Many studies have shown that behavioural activation is one of the most effective treatments for depression¹.

So, although working through the causes of your depression with a counsellor is important, just changing your behaviour is really key to lifting ourselves out of depression. The trick is to make a plan to start doing things, but gradually and progressively.

If you think back to the spiralling downward that happened when you became depressed, you might remember how you gradually stopped doing more and more stuff. Behavioural activation forces the spiral to go the other way and reverse that pattern. If we imagine depression like a hurricane, in the eye of the hurricane where everything is still, you are so depressed that just brushing your teeth or doing the dishes can feel impossible. However, if you just do it, as the famous logo says, one small but positive, habitual activity each day can really change how you feel about yourself. And it grows. It’s like stepping into the swirling winds around the eye. You get pulled upwards as your activity level increases.

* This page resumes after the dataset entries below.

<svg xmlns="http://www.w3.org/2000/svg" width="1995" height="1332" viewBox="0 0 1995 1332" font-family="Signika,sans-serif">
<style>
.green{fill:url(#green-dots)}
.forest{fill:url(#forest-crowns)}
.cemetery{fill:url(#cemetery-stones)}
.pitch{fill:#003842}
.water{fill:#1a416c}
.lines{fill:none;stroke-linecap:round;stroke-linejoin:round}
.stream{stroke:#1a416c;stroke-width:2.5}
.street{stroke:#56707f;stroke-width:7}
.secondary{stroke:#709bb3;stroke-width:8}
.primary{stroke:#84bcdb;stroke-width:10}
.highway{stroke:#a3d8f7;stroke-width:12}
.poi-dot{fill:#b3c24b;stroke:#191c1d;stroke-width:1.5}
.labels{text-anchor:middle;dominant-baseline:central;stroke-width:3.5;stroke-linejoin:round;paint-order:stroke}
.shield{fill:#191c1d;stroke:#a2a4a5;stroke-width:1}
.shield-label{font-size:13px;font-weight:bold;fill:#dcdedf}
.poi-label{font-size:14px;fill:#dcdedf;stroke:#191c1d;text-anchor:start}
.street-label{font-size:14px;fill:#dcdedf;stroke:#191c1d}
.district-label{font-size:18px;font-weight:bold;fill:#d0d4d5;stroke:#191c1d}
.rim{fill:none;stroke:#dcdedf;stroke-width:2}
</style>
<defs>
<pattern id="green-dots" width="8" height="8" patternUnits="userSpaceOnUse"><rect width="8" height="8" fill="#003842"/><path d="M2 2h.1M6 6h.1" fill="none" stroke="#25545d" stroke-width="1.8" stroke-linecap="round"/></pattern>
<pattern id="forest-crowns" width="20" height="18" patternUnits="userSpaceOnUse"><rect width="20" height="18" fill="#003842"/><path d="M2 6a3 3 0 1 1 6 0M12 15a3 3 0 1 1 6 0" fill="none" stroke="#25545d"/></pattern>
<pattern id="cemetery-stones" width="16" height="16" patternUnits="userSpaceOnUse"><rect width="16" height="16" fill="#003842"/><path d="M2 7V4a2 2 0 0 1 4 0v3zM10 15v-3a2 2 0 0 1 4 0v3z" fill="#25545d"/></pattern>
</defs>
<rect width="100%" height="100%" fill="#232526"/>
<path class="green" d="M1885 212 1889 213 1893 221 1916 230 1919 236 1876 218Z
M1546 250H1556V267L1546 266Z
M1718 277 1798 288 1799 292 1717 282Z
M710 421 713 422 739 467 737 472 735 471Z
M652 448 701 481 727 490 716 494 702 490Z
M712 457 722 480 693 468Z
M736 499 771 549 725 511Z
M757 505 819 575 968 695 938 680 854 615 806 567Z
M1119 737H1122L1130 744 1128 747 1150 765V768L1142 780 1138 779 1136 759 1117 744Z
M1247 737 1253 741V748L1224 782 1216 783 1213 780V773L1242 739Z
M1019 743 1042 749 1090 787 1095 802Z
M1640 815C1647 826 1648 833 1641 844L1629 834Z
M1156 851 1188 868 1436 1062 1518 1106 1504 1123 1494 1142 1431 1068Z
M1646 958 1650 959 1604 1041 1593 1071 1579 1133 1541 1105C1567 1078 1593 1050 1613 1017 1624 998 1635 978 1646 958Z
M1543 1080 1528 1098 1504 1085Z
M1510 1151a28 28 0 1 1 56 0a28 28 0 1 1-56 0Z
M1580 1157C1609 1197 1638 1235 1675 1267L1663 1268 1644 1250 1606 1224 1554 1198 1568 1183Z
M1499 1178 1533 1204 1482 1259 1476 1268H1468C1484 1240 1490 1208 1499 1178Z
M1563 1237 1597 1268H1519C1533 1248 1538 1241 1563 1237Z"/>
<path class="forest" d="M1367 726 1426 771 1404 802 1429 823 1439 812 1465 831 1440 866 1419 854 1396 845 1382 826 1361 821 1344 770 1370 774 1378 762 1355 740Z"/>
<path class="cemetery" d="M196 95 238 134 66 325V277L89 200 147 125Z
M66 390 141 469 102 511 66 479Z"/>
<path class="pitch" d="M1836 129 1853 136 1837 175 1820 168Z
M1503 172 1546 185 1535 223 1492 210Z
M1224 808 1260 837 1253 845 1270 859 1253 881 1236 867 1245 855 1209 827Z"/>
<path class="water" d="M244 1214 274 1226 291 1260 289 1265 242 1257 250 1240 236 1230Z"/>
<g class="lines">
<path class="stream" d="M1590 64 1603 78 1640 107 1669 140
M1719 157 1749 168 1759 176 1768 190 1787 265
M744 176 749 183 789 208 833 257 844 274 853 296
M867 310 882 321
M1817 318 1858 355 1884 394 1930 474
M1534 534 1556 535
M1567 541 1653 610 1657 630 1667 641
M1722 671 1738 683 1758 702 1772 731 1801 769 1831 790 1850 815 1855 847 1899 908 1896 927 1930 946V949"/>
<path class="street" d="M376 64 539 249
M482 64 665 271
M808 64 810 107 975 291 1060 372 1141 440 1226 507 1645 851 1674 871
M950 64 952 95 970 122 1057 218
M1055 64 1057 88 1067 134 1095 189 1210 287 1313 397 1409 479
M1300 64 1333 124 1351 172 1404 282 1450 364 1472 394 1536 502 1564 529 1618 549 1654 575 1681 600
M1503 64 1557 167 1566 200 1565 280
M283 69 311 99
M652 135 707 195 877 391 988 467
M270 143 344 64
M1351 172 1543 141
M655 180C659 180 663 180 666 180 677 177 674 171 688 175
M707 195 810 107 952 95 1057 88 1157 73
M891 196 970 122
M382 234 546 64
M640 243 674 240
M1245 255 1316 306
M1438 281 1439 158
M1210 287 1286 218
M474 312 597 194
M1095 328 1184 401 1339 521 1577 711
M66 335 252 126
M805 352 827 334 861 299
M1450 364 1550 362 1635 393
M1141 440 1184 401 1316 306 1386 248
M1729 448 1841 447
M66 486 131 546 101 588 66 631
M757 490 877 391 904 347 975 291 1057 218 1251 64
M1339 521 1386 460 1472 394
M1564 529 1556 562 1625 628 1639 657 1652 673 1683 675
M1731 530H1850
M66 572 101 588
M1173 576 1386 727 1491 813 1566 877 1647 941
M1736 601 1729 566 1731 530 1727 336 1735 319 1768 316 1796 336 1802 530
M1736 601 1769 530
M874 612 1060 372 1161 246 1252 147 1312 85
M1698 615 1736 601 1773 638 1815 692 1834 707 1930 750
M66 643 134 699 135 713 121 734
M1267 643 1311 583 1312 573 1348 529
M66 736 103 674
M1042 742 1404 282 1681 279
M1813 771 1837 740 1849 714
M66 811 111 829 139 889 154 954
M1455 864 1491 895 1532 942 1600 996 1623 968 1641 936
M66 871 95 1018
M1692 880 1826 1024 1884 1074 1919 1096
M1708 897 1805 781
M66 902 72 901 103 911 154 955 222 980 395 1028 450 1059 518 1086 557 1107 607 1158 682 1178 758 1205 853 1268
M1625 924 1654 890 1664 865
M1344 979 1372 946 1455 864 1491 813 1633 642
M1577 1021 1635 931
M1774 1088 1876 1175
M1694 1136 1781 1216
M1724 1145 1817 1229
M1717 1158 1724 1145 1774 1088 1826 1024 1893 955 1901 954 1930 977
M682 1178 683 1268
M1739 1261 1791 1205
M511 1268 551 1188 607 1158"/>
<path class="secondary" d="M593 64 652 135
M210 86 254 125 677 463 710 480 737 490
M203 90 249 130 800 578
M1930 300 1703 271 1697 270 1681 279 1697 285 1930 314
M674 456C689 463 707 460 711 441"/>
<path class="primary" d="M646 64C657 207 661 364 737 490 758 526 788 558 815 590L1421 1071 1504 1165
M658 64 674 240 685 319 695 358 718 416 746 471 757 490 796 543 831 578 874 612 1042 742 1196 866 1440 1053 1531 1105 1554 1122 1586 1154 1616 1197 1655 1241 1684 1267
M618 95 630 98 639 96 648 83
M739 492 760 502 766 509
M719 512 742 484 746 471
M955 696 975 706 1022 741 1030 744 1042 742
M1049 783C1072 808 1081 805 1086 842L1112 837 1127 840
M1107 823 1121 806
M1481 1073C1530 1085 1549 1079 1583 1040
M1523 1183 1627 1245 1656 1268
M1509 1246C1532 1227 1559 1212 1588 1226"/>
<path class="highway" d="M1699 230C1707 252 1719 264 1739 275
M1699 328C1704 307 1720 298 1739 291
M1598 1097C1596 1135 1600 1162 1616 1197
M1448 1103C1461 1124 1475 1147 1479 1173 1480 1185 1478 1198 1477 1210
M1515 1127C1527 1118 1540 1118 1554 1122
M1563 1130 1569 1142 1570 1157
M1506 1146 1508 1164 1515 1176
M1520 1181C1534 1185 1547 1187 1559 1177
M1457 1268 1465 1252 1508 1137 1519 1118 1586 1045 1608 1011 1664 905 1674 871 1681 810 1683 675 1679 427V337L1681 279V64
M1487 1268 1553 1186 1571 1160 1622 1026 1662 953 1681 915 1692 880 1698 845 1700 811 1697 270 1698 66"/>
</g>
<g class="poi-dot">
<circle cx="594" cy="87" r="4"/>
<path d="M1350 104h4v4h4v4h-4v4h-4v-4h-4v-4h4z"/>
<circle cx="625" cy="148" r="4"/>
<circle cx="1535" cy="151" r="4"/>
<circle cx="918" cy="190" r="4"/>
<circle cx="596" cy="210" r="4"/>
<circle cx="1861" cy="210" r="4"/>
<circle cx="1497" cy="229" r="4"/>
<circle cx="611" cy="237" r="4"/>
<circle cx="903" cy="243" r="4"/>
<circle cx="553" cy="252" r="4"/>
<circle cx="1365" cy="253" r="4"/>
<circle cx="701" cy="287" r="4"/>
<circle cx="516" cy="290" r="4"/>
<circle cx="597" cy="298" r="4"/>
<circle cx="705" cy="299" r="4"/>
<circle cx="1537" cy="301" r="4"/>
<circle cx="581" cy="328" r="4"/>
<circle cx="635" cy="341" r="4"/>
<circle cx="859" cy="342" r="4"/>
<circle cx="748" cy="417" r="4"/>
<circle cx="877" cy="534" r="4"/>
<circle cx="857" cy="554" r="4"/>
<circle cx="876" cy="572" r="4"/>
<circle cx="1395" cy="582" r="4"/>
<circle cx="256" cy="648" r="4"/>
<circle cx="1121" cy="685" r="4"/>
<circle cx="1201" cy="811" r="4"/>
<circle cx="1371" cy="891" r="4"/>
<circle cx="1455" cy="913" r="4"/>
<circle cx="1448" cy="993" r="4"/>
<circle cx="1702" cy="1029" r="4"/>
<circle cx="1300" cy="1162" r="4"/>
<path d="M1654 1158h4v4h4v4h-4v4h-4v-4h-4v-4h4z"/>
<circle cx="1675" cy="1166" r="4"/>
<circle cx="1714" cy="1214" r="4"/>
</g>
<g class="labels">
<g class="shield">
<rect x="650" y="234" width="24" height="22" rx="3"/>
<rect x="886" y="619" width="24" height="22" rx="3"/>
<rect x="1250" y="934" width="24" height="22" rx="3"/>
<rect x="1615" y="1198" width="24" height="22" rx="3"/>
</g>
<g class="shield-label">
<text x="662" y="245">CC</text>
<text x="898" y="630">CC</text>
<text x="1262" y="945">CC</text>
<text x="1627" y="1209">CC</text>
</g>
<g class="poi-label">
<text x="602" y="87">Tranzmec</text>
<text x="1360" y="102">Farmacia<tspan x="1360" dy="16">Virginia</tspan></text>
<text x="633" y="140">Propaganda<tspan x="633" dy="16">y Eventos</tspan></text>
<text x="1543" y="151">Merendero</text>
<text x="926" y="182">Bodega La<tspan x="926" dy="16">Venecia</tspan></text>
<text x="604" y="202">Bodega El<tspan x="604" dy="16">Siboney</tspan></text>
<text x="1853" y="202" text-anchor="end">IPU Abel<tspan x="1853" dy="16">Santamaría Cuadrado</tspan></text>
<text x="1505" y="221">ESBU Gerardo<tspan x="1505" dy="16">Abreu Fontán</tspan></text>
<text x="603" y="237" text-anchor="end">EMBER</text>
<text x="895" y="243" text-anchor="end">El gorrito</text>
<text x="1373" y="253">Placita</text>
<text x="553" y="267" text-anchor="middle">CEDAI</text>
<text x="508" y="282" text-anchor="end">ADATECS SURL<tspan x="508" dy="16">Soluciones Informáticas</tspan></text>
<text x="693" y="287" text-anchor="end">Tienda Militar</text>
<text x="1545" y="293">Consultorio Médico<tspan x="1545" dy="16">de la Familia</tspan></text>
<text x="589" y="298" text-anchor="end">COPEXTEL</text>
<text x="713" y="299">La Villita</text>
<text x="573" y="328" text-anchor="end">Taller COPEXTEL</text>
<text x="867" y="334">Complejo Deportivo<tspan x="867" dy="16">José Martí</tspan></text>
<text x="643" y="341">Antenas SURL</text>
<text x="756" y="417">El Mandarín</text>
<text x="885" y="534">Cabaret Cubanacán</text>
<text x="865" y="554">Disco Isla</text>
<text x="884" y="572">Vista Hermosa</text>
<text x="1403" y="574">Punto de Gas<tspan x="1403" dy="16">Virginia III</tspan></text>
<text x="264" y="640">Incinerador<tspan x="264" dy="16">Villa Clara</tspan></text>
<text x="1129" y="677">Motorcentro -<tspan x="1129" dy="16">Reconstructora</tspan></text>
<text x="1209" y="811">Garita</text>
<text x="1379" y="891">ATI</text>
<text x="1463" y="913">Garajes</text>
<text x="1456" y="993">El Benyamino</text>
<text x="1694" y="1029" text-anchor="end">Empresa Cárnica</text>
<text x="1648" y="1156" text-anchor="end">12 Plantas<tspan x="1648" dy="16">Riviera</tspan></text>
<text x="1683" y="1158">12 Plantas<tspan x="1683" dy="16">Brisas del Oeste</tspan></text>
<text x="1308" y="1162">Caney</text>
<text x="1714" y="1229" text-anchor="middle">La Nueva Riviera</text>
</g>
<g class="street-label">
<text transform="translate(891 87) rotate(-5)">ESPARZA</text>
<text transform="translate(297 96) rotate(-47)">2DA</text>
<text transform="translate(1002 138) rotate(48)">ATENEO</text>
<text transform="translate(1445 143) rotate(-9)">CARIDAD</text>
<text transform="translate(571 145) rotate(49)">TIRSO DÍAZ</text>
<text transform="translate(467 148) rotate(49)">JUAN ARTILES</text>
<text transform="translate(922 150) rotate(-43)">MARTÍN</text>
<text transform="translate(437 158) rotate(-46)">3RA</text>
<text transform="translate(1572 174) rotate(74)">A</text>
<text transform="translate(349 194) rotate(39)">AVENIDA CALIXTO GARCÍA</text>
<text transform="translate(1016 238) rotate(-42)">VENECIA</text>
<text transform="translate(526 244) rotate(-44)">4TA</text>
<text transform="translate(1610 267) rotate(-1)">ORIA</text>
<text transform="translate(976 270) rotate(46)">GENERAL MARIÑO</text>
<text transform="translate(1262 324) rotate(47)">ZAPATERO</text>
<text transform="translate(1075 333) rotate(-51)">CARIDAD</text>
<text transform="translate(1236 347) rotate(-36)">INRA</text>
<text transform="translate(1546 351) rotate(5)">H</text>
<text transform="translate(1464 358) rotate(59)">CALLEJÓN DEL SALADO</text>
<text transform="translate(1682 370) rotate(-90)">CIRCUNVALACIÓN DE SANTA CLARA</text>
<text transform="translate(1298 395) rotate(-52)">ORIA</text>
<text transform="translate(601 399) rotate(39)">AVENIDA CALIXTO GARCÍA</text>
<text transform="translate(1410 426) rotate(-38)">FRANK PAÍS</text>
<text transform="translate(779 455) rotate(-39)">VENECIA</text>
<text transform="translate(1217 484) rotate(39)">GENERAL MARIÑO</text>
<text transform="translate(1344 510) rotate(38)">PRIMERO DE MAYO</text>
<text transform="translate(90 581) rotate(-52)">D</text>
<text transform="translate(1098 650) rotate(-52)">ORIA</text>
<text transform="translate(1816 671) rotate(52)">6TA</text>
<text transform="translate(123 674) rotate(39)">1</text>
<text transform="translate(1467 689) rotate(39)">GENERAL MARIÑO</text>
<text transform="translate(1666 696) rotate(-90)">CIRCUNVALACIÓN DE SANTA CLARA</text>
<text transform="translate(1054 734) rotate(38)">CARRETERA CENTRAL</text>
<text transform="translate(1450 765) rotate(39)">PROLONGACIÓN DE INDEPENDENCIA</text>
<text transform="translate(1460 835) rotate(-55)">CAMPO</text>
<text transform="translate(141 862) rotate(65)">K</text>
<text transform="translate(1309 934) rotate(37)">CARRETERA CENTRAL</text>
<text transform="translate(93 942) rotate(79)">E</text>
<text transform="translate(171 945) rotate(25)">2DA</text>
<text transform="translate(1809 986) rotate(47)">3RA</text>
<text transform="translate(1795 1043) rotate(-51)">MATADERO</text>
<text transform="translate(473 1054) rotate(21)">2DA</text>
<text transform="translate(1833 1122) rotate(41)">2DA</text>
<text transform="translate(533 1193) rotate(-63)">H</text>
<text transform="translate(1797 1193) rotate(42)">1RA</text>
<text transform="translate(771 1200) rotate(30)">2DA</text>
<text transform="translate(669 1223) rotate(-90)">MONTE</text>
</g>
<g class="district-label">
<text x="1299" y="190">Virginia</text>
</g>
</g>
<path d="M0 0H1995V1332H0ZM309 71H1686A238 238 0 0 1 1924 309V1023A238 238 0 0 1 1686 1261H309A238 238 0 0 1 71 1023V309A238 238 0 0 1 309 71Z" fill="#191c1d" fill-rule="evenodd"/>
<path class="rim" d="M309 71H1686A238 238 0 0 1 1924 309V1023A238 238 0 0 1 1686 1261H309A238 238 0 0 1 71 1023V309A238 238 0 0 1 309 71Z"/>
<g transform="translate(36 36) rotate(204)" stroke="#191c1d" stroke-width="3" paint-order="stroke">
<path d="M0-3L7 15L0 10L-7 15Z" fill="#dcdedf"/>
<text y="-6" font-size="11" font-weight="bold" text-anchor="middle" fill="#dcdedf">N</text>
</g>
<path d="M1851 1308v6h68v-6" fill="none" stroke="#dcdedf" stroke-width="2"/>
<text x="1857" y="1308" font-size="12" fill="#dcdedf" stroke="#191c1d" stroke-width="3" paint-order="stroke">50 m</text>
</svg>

For instance, many motivational speakers will say, try making your bed every morning. Yeah, you might not feel like it, but in behavioural activation we ignore those feelings that tell us not to do things. Instead, we do things that we know are good for us, even when we don’t feel like it. At first, it just seems like a pain. But after a week or two, you’ll notice small but real changes in how you feel. Keep building on your progress by gradually adding more activity into your life. Some ideas include making the effort to get a healthy breakfast every day. Or going for a walk. It’s about adding positive manageable steps in a gradual way that get you back into the swing of life. A good counsellor can help you build an activation plan that is tailored for you and your lifestyle.

Santos, M. M., Puspitasari, A. J., Nagy, G. A., & Kanter, J. W. (2021). Behavioral activation. In A. Wenzel (Ed.), Handbook of cognitive behavioral therapy: Overview and approaches (pp. 235–273). American Psychological Association.